The report, to which your article refers, from the Jewish Socialist underground to the Polish government in exile here, was published in a BBC broadcast by General Sikorski. The BBC issued a general directive on 24 June 1942 to give this information 'full prominence'. The very next day another directive urged that this 'ghastly story' of the massacre of Jews should be given 'the fullest possible publicity in all languages' and made 'the subject of commentaries' in foreign services.

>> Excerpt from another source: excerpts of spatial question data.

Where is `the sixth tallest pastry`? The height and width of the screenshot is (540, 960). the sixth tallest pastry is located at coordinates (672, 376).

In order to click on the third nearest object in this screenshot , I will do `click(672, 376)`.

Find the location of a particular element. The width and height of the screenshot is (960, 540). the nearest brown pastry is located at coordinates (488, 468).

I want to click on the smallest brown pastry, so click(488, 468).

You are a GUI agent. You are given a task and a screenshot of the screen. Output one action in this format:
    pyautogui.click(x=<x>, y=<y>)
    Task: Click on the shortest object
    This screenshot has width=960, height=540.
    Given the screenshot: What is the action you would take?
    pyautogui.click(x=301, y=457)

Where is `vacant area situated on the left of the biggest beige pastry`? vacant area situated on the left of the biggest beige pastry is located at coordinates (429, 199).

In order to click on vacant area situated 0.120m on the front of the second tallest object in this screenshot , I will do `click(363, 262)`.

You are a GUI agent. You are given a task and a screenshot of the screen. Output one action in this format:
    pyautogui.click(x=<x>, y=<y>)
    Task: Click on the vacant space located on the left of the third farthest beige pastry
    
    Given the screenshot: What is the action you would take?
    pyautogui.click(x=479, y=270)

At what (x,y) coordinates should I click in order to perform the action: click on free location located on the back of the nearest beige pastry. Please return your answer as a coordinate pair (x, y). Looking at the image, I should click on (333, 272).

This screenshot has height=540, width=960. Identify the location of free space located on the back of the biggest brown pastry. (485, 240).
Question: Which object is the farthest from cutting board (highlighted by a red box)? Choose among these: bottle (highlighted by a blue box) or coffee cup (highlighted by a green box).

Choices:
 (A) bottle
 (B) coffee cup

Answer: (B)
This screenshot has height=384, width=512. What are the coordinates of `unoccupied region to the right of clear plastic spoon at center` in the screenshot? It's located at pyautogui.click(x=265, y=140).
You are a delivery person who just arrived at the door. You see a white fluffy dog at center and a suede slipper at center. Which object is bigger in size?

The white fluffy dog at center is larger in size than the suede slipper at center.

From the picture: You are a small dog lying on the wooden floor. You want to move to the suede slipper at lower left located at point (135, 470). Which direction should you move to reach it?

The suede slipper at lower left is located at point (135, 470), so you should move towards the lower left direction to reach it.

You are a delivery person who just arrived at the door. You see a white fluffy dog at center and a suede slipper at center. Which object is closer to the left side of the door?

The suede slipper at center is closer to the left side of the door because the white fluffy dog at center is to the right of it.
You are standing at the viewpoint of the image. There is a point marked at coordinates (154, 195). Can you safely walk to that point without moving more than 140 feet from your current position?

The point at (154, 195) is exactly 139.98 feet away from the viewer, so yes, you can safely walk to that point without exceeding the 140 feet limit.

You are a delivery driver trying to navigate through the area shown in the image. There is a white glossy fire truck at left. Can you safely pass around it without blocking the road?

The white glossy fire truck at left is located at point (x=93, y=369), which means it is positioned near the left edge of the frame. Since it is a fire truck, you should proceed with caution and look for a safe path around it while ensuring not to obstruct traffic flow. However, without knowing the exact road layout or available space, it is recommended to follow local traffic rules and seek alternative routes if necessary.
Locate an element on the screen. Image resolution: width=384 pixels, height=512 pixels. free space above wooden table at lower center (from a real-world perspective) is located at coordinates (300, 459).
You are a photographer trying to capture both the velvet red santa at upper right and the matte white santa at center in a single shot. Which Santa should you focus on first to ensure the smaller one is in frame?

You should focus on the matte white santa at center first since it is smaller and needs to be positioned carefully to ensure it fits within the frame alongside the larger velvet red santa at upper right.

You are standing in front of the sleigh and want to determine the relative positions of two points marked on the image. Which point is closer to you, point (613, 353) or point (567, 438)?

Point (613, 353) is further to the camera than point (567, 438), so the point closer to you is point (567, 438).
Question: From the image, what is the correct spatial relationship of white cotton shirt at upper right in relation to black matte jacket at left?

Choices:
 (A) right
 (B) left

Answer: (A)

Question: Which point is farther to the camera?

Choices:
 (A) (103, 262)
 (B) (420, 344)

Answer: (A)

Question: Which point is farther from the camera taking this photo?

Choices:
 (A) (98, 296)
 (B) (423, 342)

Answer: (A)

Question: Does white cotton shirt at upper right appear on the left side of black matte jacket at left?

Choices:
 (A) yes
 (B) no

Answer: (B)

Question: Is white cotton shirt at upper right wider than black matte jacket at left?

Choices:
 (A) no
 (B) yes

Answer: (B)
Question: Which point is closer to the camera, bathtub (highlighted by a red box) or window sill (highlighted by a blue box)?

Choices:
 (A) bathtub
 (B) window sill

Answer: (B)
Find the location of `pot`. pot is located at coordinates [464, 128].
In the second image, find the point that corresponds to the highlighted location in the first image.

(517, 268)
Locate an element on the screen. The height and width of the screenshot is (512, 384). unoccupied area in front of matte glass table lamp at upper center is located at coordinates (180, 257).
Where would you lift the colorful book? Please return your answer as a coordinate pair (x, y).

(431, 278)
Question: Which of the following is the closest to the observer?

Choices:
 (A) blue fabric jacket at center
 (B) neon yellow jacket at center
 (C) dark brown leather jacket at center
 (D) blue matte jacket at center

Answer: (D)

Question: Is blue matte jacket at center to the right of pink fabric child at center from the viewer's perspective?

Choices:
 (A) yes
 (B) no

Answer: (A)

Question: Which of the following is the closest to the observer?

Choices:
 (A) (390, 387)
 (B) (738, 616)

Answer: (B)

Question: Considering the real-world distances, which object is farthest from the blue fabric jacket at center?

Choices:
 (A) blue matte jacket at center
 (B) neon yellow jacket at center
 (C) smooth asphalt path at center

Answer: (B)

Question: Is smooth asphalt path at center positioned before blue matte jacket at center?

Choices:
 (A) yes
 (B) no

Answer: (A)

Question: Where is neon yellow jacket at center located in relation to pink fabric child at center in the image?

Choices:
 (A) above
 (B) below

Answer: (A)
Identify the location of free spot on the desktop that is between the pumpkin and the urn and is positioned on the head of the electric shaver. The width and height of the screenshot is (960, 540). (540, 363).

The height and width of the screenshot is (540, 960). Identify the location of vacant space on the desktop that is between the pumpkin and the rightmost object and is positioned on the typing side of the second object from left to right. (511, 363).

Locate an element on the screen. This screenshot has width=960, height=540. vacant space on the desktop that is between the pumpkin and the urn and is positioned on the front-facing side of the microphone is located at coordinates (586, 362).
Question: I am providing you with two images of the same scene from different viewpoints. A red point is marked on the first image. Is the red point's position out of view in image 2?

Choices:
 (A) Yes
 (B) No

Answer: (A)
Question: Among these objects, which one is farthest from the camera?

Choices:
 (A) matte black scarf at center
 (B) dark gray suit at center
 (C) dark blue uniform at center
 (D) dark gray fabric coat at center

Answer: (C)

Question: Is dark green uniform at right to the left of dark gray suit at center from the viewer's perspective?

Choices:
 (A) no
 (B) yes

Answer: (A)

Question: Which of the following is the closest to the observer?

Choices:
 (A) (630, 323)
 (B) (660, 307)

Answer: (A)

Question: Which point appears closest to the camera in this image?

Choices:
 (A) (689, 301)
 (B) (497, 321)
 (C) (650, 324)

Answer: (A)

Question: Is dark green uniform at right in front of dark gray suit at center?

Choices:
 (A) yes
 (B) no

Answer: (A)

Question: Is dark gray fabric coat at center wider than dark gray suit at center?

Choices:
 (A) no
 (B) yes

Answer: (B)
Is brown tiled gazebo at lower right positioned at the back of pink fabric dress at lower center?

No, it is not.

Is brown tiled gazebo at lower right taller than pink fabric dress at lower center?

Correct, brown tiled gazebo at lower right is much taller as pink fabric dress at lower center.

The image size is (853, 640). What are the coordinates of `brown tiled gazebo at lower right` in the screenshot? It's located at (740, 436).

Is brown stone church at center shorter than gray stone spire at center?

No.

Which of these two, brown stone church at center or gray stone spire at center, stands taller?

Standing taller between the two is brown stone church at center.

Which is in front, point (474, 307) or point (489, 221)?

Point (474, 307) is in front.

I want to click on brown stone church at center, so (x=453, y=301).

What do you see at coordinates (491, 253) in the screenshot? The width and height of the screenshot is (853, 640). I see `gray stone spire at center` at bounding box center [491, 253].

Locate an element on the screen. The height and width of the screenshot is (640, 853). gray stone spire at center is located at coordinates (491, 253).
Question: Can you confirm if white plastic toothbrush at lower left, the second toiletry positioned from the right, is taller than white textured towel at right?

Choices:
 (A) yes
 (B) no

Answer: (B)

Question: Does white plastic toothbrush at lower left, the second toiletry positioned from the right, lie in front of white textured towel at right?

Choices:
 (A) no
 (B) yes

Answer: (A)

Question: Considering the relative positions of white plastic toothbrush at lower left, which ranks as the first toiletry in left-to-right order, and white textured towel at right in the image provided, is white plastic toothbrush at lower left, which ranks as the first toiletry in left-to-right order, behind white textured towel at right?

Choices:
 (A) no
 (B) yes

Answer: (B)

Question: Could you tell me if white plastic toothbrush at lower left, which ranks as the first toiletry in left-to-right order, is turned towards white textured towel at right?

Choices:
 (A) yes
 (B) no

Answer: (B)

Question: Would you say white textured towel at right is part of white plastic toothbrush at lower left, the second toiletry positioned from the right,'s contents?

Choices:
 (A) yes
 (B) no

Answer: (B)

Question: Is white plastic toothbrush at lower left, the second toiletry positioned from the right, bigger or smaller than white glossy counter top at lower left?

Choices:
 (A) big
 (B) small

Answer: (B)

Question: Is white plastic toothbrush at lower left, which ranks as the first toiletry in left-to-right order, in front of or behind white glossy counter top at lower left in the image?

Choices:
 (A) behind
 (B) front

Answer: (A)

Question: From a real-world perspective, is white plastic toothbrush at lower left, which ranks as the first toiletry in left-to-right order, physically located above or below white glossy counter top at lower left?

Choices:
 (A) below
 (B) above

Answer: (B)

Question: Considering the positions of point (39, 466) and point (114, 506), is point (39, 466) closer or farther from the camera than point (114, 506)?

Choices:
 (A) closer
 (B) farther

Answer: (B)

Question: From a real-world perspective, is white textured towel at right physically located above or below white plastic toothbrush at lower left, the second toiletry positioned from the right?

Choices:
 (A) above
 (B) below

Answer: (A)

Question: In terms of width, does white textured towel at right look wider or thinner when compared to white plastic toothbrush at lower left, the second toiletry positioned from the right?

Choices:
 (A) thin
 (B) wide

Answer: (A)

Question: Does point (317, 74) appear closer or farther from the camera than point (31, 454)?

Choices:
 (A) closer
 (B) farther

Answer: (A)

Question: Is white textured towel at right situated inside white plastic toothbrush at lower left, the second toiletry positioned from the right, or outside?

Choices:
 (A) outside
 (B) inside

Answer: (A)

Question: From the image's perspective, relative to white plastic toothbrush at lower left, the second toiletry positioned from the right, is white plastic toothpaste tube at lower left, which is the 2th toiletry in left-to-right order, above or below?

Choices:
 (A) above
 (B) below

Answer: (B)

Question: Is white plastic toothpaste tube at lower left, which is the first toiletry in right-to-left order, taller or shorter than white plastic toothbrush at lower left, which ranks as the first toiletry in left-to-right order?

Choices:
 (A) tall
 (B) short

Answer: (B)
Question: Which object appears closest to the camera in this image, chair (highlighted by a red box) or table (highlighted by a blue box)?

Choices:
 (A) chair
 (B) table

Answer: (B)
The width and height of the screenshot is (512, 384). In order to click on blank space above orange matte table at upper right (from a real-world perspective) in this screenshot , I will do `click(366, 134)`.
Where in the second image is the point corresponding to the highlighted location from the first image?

As Dr Jacob Robinson, co- ordinator of Holocaust research for Yad Vashem, the Holocaust studies centre in Israel, explained: 'The secrecy of the Final Solution operations was complete and, to a large extent, effective. The very monstrosity of the crime made it unbelievable . . .' Heinrich Lohse, Nazi commissioner for Ostland, reportedly observed: 'Just imagine what would happen if such occurrences became known to the enemy and were exploited; but probably such propaganda would have no effect, since those who hear or read it would not be willing to believe it]'

The discreet, persistent and positive methods proposed by the BBC Director-General to report 'notable achievements by Jews' as well as their sufferings at enemy hands, in retrospect, must surely seem a most productive counter-action in a period when far more 'free speech' for opinions and prejudices on 'racial' matters was allowed by law and convention in this country than is the case today. This change in public attitudes is largely the consequence of frequent reference in the mass media, especially BBC programmes, to the Holocaust - which the Government has now made a compulsory part of history lessons in all schools.